#### Task requirements
Your answer must be the exact lines from the one holding "thumb ip: (364, 359)" through the end of the entries, with no pictures.

[Limb landmark coordinates]

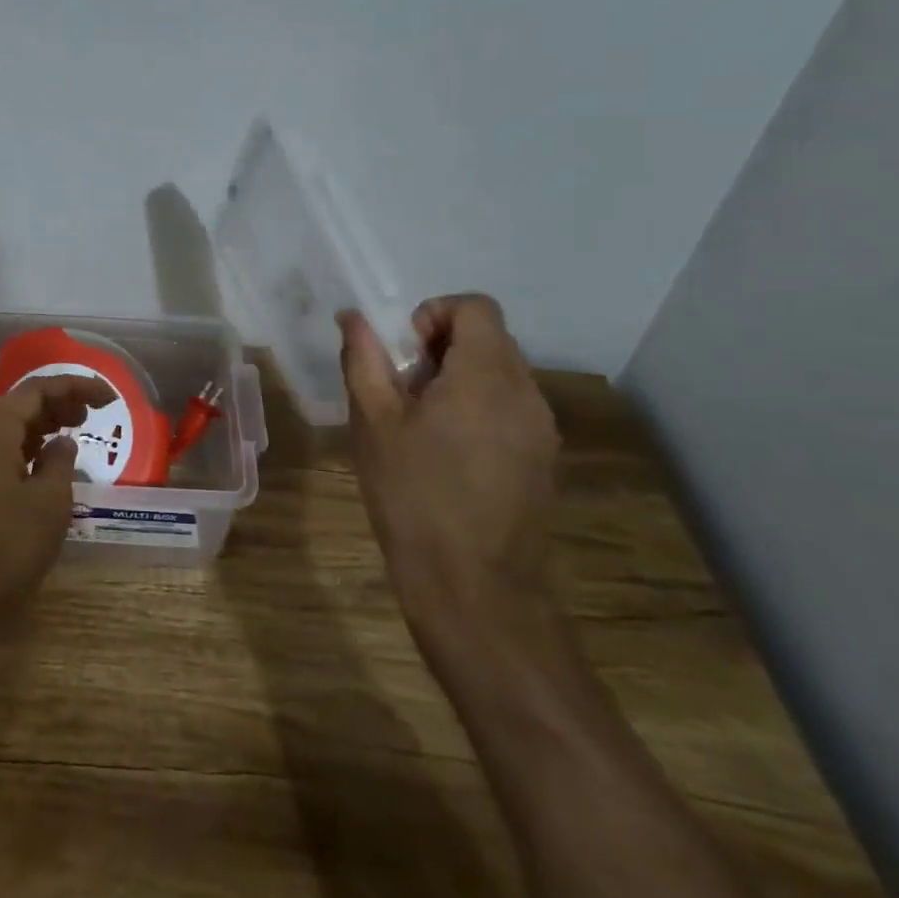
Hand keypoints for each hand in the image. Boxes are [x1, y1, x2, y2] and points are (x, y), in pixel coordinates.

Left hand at [0, 374, 112, 640]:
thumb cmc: (6, 547)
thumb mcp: (49, 503)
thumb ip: (60, 463)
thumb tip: (63, 442)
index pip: (37, 390)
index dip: (75, 387)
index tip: (108, 398)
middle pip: (19, 405)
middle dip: (58, 403)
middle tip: (90, 416)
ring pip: (8, 430)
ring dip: (42, 426)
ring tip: (72, 436)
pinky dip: (26, 449)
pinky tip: (43, 468)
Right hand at [339, 294, 560, 642]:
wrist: (474, 590)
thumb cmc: (414, 497)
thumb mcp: (373, 422)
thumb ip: (364, 359)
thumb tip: (354, 317)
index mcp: (486, 376)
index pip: (475, 307)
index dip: (434, 314)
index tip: (404, 352)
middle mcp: (526, 393)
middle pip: (489, 338)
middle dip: (442, 348)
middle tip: (404, 390)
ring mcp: (542, 429)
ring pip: (501, 374)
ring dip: (460, 379)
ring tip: (423, 426)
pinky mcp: (544, 460)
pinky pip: (511, 409)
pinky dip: (479, 409)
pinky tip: (449, 455)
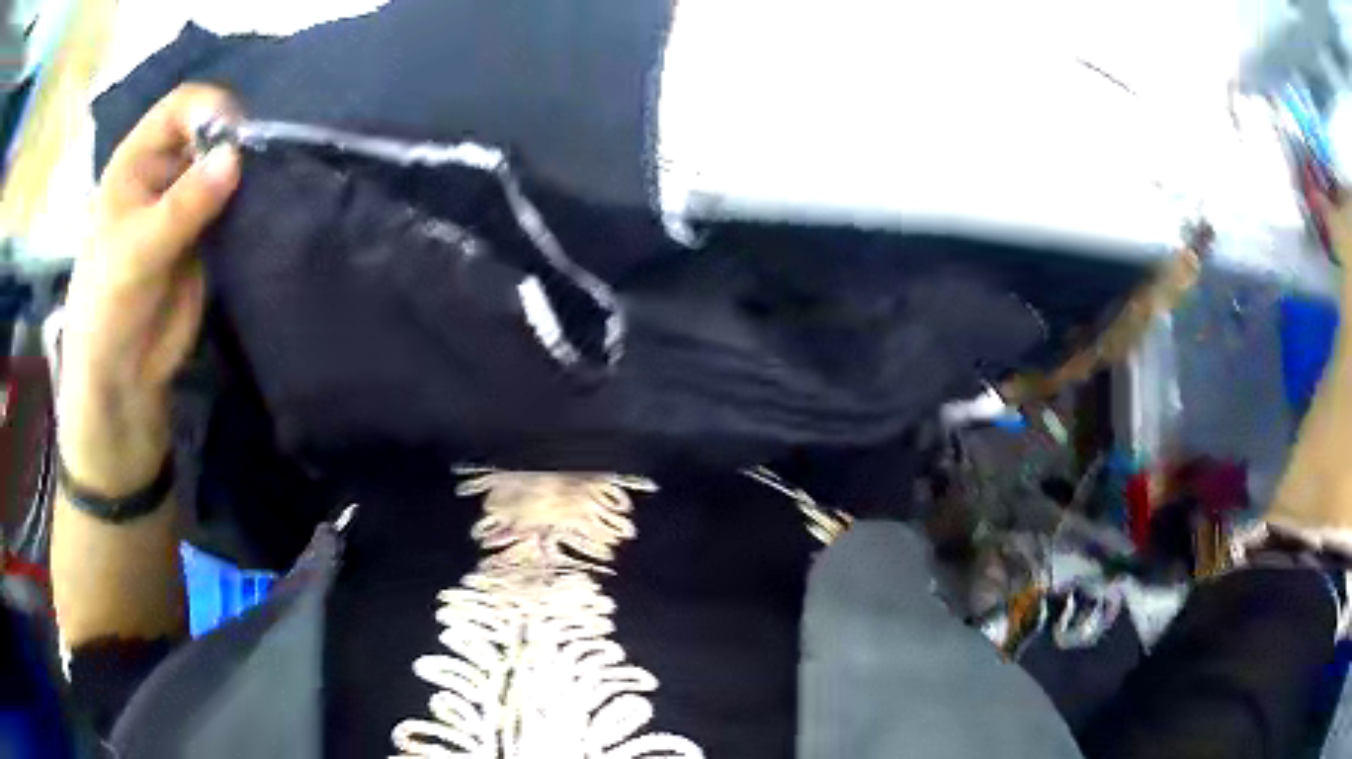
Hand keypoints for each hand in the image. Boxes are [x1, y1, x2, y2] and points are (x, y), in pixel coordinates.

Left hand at [58, 84, 240, 495]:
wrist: (122, 375)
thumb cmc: (109, 305)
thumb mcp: (137, 249)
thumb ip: (184, 204)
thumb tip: (237, 157)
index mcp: (137, 161)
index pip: (180, 106)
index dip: (208, 109)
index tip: (234, 136)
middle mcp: (163, 172)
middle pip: (208, 131)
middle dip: (233, 141)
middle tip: (256, 166)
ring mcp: (185, 204)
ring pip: (224, 167)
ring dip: (245, 174)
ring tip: (264, 189)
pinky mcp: (205, 236)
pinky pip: (233, 205)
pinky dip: (249, 204)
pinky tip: (261, 212)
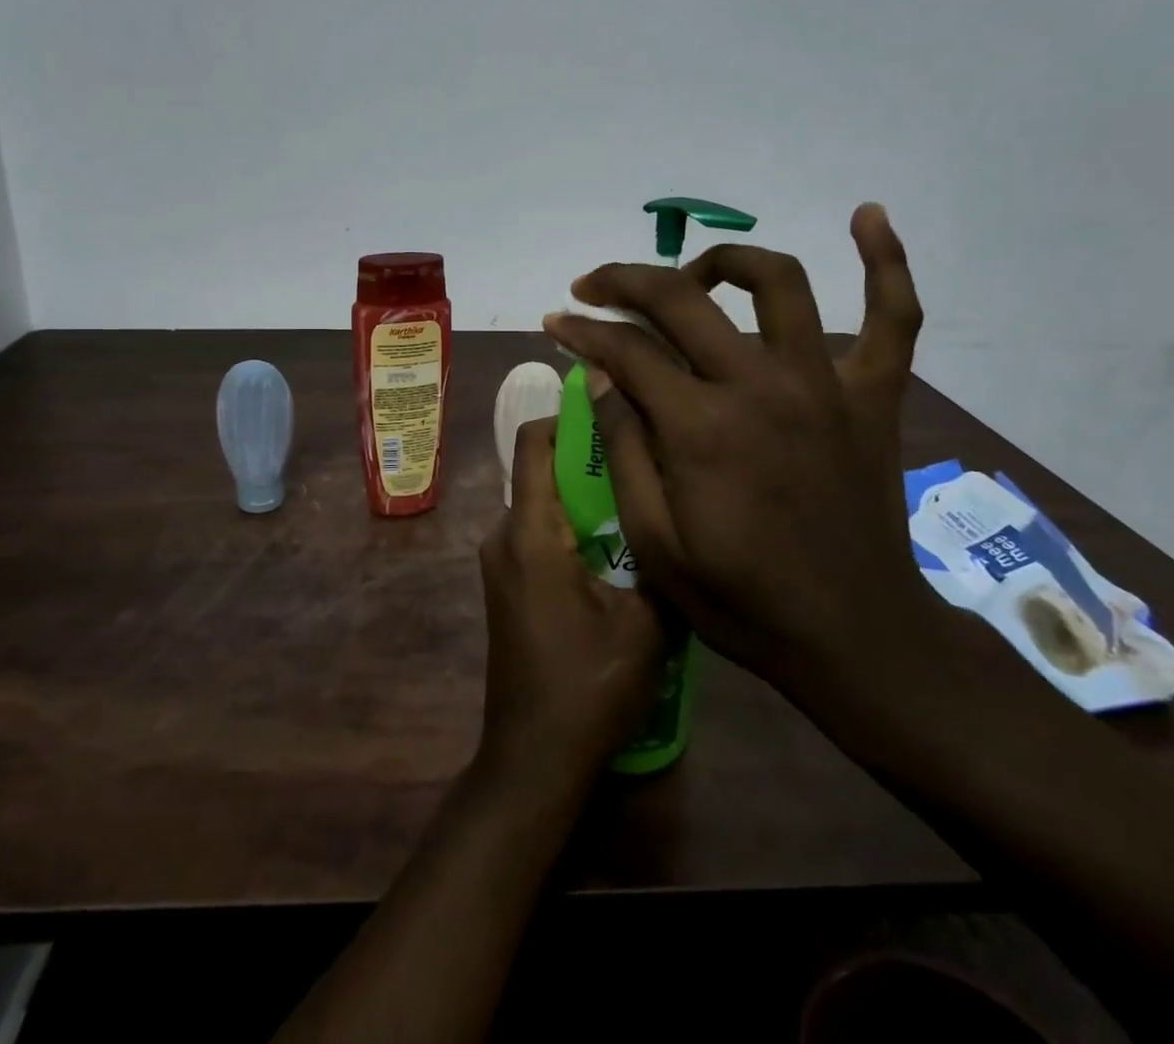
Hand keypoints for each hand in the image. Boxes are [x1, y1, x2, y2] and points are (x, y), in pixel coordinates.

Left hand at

#### Reply to the exercise
thumb ip: (364, 359)
thumb tip: (354, 317)
index mcp: (486, 376)
index pip: (475, 307)
index dip: (434, 314)
index tip: (404, 352)
middle mcp: (526, 393)
middle pip: (489, 338)
middle dip: (442, 348)
middle tip: (404, 390)
ring mcp: (542, 429)
ring pip: (501, 374)
ring dip: (460, 379)
ring tip: (423, 426)
pinky mcp: (544, 460)
pinky pip: (511, 409)
pinky dip: (479, 409)
pinky tip: (449, 455)
Hand keypoints for each hand in the image. Boxes are [x1, y1, x2, y2] and points are (x, y), in pixel coordinates.

Left hand at [58, 84, 240, 495]:
wrist: (122, 375)
thumb cmc: (109, 305)
thumb mcp: (137, 249)
thumb ip: (184, 204)
thumb tip: (237, 157)
index mcp: (137, 161)
index pip: (180, 106)
index dip: (208, 109)
index tip: (234, 136)
middle mcp: (163, 172)
middle pip: (208, 131)
middle dip: (233, 141)
middle tip: (256, 166)
ring mcp: (185, 204)
ring pip: (224, 167)
ring dip: (245, 174)
ring tip: (264, 189)
pinky mcp: (205, 236)
pinky pip: (233, 205)
pinky dip: (249, 204)
pinky tip: (261, 212)
Hand keypoints for each hand in the image. Boxes are [x1, y1, x2, y2] and points are (x, y), in pixel coordinates.

Left hand at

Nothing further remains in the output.